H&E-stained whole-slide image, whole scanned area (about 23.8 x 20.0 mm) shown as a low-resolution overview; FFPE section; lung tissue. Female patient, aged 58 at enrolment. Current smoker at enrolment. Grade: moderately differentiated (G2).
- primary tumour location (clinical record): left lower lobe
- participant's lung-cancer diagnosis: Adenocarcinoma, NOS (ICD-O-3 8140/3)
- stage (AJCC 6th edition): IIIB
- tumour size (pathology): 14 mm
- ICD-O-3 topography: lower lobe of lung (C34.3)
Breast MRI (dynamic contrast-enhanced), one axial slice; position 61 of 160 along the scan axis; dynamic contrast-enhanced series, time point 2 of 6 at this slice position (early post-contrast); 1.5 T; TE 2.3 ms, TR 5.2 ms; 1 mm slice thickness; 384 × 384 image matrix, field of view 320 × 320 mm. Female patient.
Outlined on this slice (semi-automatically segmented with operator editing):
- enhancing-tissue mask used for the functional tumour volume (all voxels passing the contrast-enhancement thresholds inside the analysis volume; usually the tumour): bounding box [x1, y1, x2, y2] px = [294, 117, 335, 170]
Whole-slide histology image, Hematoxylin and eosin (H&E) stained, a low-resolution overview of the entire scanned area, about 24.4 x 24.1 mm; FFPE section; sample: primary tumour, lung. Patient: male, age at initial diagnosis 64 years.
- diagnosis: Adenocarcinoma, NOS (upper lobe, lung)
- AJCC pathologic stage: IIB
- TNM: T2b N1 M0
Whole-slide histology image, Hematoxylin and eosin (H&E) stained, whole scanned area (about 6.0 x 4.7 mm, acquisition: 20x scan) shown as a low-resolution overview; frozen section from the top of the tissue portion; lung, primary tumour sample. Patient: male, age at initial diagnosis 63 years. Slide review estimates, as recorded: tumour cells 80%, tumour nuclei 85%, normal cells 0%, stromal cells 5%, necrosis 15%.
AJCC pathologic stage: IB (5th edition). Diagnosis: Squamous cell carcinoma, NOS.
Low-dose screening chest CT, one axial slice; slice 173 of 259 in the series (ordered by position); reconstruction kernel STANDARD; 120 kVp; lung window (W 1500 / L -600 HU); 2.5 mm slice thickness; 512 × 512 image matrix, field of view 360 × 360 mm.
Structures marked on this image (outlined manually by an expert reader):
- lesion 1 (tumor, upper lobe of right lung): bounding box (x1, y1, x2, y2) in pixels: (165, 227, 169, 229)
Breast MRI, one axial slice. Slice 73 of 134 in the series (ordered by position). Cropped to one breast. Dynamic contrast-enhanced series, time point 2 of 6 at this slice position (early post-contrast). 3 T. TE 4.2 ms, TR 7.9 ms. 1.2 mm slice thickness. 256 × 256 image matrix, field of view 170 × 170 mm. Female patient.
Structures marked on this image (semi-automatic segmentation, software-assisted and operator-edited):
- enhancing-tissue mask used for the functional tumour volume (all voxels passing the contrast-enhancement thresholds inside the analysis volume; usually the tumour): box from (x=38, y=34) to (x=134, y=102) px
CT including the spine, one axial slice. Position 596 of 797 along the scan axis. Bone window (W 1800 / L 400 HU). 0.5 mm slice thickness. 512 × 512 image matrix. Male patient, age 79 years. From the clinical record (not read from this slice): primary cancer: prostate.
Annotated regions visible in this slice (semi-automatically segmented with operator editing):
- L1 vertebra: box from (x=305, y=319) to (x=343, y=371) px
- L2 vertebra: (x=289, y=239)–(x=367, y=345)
+++++
#### Exercise prompt:
Which lines belong in the answer? Exactly those from the first line of the entries through the line holding "- TNM: T2b N1 M0", inclusive, copied unchanged.

#### Answer below:
H&E-stained whole-slide image, whole scanned area (about 23.8 x 20.0 mm) shown as a low-resolution overview; FFPE section; lung tissue. Female patient, aged 58 at enrolment. Current smoker at enrolment. Grade: moderately differentiated (G2).
- primary tumour location (clinical record): left lower lobe
- participant's lung-cancer diagnosis: Adenocarcinoma, NOS (ICD-O-3 8140/3)
- stage (AJCC 6th edition): IIIB
- tumour size (pathology): 14 mm
- ICD-O-3 topography: lower lobe of lung (C34.3)
Breast MRI (dynamic contrast-enhanced), one axial slice; position 61 of 160 along the scan axis; dynamic contrast-enhanced series, time point 2 of 6 at this slice position (early post-contrast); 1.5 T; TE 2.3 ms, TR 5.2 ms; 1 mm slice thickness; 384 × 384 image matrix, field of view 320 × 320 mm. Female patient.
Outlined on this slice (semi-automatically segmented with operator editing):
- enhancing-tissue mask used for the functional tumour volume (all voxels passing the contrast-enhancement thresholds inside the analysis volume; usually the tumour): bounding box [x1, y1, x2, y2] px = [294, 117, 335, 170]
Whole-slide histology image, Hematoxylin and eosin (H&E) stained, a low-resolution overview of the entire scanned area, about 24.4 x 24.1 mm; FFPE section; sample: primary tumour, lung. Patient: male, age at initial diagnosis 64 years.
- diagnosis: Adenocarcinoma, NOS (upper lobe, lung)
- AJCC pathologic stage: IIB
- TNM: T2b N1 M0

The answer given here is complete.